Penyebab anak sering mimpi buruk

Jika pada umumnya mimpi buruk pada orang dewasa dipicu oleh stres atau gangguan kesehatan tertentu, penyebab anak sering mimpi buruk mungkin termasuk:

  1. Kelelahan dan kurang tidur. Kelelahan yang sangat dan kurang tidur bisa mengakibatkan anak Anda mimpi buruk.
  2. Sedang sakit dan menderita demam. Ketika anak Anda sedang demam tinggi karena suatu penyakit, ia bisa saja mengalami mimpi buruk.
  3. Sedang menjalani proses pengobatan. Obat yang diminum untuk penyembuhan penyakit bisa jadi akan membuat anak Anda mimpi buruk. Ini diakibatkan karena zat kimia yang terkandung dalam obat, seperti antidepresan. Selain itu, pemberhentian tiba-tiba dari penggunaan obat juga bisa menjadi penyebab anak Anda mimpi buruk.
  4. Mengalami hal yang menyeramkan. Cerita atau film horor yang anak-anak “telan” selama ia beraktivitas dapat memengaruhi isi mimpi anak saat mereka tidur malam. Selain itu, trauma pengalaman buruk, seperti kematian anggota keluarga, perceraian orangtua, melihat orangtuanya bertengkar, hingga kecelakaan bermotor, juga dapat memicu anak bermimpi buruk.
  5. Kecemasan karena mengalami perubahan-perubahan baru dalam kehidupan. Perubahan dalam kehidupan adalah hal yang wajar. Namun, kecemasan-kecemasan yang anak Anda rasakan bisa membuat anak Anda bermimpi buruk. Misalnya saja, pindah rumah atau pindah sekolah, atau punya anggota keluarga baru.
  6. Genetika. Ternyata, faktor genetik juga bisa berperan menjadi penyebab mimpi buruk pada anak. Sekitar 7% dari anak-anak yang mengalami mimpi buruk memiliki riwayat keluarga yang juga mengalami mimpi buruk. Misalnya, kakak atau orang tuanya juga punya riwayat sering mimpi buruk.

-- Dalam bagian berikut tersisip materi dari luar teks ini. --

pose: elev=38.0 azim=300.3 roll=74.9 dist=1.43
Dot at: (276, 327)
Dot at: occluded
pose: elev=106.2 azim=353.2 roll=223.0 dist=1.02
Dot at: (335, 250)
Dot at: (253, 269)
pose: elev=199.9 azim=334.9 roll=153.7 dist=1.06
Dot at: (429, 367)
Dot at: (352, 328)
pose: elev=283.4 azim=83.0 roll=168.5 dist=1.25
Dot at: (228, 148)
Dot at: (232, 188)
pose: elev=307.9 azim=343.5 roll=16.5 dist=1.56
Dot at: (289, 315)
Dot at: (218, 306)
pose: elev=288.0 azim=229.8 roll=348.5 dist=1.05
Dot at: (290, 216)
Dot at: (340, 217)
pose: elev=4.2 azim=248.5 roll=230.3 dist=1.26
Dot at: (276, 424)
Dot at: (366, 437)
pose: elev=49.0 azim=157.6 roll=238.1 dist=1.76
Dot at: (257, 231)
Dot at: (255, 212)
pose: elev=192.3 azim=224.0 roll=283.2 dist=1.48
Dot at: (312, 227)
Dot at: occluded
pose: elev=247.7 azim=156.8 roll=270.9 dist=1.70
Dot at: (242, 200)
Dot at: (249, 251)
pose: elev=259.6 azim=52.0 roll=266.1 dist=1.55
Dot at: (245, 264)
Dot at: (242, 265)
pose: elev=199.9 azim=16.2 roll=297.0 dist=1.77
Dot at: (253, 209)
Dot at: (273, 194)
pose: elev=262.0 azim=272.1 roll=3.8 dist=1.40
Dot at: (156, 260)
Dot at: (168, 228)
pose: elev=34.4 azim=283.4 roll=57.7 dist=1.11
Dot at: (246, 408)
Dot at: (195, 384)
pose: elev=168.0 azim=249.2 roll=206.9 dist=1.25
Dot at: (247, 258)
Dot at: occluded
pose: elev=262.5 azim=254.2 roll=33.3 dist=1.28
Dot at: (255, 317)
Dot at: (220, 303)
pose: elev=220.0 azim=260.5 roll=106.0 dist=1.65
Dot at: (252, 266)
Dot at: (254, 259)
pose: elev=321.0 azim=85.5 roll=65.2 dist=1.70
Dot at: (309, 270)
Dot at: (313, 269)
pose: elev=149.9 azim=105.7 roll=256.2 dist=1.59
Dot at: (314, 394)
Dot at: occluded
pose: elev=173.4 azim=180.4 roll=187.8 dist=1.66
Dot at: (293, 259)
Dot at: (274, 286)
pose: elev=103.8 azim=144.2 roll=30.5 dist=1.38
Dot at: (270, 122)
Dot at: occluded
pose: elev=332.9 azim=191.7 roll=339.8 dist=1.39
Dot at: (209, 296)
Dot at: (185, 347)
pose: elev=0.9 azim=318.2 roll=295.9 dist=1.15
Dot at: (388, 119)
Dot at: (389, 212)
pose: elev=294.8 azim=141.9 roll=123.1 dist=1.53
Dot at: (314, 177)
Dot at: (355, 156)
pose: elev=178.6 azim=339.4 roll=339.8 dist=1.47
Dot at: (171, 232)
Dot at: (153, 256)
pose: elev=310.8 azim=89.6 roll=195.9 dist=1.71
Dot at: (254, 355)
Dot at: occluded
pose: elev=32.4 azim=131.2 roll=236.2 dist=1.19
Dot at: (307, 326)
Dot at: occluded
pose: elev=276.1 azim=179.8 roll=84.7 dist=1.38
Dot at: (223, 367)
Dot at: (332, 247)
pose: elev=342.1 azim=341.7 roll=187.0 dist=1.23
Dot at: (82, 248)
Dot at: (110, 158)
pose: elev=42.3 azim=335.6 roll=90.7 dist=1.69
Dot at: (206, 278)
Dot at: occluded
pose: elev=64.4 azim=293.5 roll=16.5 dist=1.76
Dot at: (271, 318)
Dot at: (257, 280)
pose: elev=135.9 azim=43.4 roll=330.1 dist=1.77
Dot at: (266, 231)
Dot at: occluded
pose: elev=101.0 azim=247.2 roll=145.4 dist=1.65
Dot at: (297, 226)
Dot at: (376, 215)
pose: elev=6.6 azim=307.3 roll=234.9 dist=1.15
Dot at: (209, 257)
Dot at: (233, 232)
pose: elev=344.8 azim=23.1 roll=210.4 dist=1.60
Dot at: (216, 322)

Anak saya sangat sering mengalami mimpi buruk. Apakah mimpi buruk berbahaya?

Beragam pemicu di atas dapat menjadi penyebab anak sering mimpi buruk. Tapi, jika mimpi buruk terus terjadi berturut-turut terutama jika anak mengeluhkan “tema”, “plot”, “tokoh” cerita yang sama, Anda mungkin perlu mengajaknya berkonsultasi pada dokter.

Mimpi buruk bisa terjadi karena trauma yang cukup mendalam sehingga bisa menyebabkan gangguan stres pascatrauma (PTSD), atau mungkin juga sebagai pertanda anak depresi. Kedua masalah kejiwaan ini bisa jadi berbahaya. Cobalah cari tahu dan pahami kejadian apa yang membuat anak Anda trauma dan cobalah berilah penjelasan dan rasa aman. Jika tidak berhasil, Anda bisa berkonsultasi ke dokter.